Usually only avid car enthusiasts actually know what a Bugatti is, only a small percentage of those avid enthusiasts actually know anything about them and even a smaller percentage of those have seen a modern-day Bugatti in action—due, in part to the multi-million dollar price tag on the newest models. In other words, only a fraction of people in the world can afford a Bugatti and of that sliver, only a few would be gutsy or tacky enough to spend millions on a car that they can’t drive many places outside the Audobon or a professional race track.

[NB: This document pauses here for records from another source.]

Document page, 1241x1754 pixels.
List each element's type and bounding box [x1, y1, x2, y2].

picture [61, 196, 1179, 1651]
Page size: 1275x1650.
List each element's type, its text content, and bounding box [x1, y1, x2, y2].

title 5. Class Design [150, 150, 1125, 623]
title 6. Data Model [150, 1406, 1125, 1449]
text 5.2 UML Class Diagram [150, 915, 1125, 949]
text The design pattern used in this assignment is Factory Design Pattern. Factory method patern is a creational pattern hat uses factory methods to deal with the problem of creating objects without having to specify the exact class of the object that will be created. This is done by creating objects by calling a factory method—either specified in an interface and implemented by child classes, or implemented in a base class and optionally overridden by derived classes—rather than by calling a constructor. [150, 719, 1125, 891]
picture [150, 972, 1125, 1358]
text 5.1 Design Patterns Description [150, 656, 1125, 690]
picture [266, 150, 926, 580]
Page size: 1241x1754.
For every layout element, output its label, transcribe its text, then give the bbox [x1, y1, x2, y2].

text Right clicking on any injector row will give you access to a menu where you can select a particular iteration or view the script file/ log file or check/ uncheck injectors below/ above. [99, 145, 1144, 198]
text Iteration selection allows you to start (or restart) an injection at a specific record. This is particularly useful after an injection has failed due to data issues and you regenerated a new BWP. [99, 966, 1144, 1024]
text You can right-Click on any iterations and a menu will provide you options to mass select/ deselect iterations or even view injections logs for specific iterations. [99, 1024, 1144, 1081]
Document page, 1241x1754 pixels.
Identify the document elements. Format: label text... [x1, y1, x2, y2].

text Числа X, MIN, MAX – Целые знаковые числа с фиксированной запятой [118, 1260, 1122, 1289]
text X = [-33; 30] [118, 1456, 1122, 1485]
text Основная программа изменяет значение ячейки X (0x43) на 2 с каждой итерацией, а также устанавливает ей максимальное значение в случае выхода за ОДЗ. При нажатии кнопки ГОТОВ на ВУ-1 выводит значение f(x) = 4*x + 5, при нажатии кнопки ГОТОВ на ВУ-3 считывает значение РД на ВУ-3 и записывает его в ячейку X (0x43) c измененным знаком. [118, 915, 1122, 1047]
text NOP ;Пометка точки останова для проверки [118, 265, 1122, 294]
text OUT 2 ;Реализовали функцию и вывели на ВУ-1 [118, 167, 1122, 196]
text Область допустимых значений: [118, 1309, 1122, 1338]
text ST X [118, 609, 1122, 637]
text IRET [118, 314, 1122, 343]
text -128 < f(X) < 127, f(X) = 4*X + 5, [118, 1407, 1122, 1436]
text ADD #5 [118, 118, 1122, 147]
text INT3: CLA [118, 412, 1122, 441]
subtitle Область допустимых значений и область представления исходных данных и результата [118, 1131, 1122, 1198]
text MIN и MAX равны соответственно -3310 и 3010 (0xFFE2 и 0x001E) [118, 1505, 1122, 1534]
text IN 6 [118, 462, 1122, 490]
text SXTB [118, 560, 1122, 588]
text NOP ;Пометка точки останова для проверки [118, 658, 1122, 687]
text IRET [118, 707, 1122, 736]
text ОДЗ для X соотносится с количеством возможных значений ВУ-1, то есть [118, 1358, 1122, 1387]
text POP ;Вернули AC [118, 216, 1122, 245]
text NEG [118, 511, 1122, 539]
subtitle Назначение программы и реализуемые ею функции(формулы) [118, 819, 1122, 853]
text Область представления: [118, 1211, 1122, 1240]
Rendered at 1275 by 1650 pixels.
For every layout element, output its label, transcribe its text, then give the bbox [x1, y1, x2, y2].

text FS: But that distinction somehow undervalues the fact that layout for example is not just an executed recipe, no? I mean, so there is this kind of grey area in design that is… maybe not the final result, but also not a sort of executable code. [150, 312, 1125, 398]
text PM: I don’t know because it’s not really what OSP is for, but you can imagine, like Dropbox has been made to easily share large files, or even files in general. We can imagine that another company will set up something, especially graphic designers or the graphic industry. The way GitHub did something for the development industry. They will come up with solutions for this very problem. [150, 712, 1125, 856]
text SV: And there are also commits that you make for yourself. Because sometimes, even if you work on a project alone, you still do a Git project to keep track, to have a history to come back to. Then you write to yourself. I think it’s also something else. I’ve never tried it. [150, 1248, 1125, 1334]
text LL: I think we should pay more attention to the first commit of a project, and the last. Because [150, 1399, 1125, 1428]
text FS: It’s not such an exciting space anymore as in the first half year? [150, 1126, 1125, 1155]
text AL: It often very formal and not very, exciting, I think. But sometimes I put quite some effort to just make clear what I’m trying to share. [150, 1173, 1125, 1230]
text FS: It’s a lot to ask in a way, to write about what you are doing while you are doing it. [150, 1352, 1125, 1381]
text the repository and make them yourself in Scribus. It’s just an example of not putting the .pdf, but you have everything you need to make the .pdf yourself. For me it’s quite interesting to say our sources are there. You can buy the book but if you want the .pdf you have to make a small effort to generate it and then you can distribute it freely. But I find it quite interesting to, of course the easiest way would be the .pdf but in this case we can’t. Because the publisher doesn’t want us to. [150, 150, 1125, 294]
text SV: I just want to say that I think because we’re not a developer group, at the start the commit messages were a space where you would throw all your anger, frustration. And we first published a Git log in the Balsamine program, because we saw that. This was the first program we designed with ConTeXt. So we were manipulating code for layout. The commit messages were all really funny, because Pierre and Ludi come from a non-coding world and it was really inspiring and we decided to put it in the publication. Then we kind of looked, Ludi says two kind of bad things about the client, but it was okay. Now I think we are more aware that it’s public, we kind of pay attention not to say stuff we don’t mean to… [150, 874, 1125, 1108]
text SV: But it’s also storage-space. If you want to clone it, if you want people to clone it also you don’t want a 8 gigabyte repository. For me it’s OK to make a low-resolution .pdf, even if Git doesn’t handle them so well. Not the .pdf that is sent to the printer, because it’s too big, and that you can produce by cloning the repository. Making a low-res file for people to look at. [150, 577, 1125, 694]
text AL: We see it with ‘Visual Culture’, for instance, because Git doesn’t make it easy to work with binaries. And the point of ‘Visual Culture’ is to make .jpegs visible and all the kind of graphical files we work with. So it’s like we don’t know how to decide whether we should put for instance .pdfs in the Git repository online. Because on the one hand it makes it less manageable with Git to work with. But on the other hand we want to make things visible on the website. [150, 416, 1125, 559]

So when it comes to classic Bugatti’s, like the 1925 Bugatti Type 35C Grand Prix, you’re in a category reserved for the likes of single name sculptors from the Renaissance period and baseballs signed by legendary athletes who died before their prime. In short, something that is modern-day historical relic meant to be cared for and maintained like a museum would a piece of art. So add that time and effort to the overall tab.
The Bugatti Type 35C featured here, was one of four driven by the legendary Elizabeth Junek, a female Grand Prix driver in the 1920s, who was considered one of the best in the world in her time—hence the nickname “Queen of the Steering Wheel.” (And we thought things were progressive today.) After the Second World War, when the Junek’s Czech citizenship caused the Soviets to restrict her travel to racing events outside the Iron Curtain, this vehicle was sold to a collector for a mere $1,800, which is the rough cost of a windshield wiper on a modern-day Bugatti Chiron.
And while the chassis plate has been replaced on this model by an owner in the mid-1980s with a Bugatti Owner’s Club replacement and the body work has been restored to it’s original mint condition, the rest of Junek’s Grande Prix racer is intact. For the right price, you can literally drive a piece of history.